**THE TASK:** Everything in the data must be repeated exactly, apart from the pictures, which are left out.

+++ INFORMATION SUPPLIED

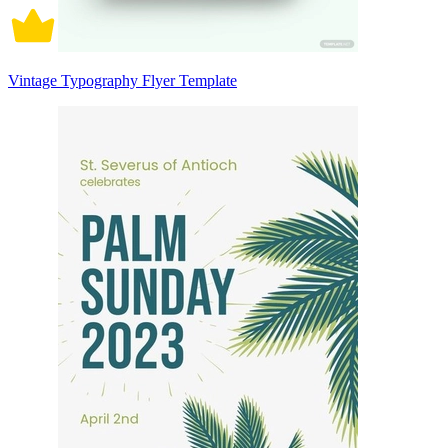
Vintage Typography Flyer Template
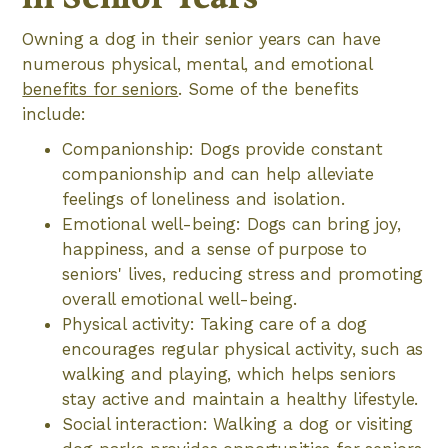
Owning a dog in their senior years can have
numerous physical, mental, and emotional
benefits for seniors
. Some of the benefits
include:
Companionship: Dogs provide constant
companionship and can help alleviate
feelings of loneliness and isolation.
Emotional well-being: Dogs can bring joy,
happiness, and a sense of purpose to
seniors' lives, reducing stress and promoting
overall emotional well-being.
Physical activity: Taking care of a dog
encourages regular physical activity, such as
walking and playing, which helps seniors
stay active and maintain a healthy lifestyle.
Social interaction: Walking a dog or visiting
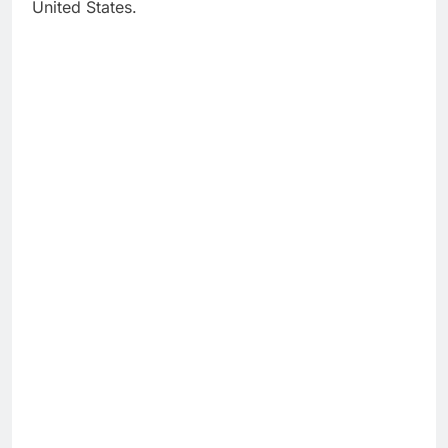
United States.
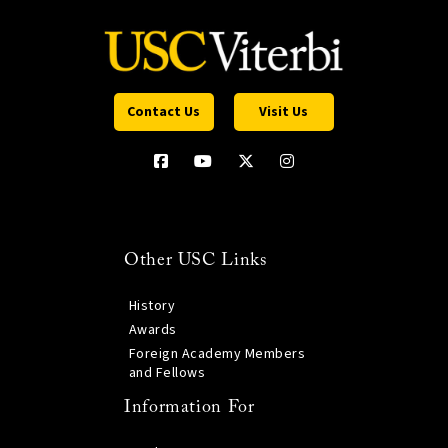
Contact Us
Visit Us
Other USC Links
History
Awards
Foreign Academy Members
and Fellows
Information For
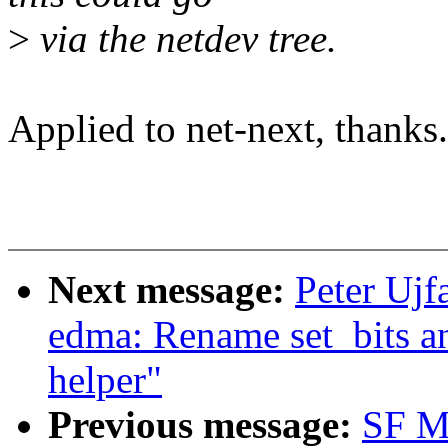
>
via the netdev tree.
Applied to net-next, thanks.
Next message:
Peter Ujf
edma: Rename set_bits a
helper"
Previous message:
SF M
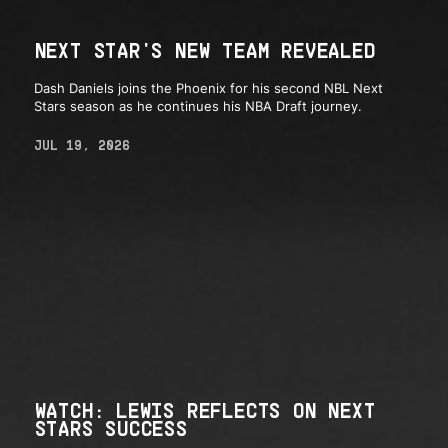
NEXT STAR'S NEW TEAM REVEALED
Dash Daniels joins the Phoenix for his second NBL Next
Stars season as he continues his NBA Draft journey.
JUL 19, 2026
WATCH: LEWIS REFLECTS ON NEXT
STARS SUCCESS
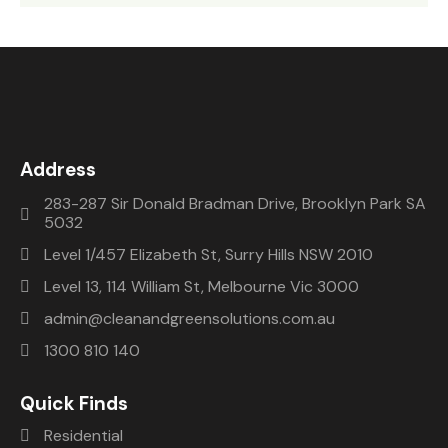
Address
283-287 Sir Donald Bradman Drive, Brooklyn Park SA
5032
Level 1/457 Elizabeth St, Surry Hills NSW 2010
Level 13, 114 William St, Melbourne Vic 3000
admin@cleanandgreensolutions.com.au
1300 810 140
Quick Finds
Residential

++++++

**OUTPUT OF THE TASK:**
Vintage Typography Flyer Template
Owning a dog in their senior years can have
numerous physical, mental, and emotional
benefits for seniors
. Some of the benefits
include:
Companionship: Dogs provide constant
companionship and can help alleviate
feelings of loneliness and isolation.
Emotional well-being: Dogs can bring joy,
happiness, and a sense of purpose to
seniors' lives, reducing stress and promoting
overall emotional well-being.
Physical activity: Taking care of a dog
encourages regular physical activity, such as
walking and playing, which helps seniors
stay active and maintain a healthy lifestyle.
Social interaction: Walking a dog or visiting
United States.
Contact Us
Visit Us
Other USC Links
History
Awards
Foreign Academy Members
and Fellows
Information For
>
via the netdev tree.
Applied to net-next, thanks.
Next message:
Peter Ujf
edma: Rename set_bits a
helper"
Previous message:
SF M
NEXT STAR'S NEW TEAM REVEALED
Dash Daniels joins the Phoenix for his second NBL Next
Stars season as he continues his NBA Draft journey.
JUL 19, 2026
WATCH: LEWIS REFLECTS ON NEXT
STARS SUCCESS
Address
283-287 Sir Donald Bradman Drive, Brooklyn Park SA
5032
Level 1/457 Elizabeth St, Surry Hills NSW 2010
Level 13, 114 William St, Melbourne Vic 3000
admin@cleanandgreensolutions.com.au
1300 810 140
Quick Finds
Residential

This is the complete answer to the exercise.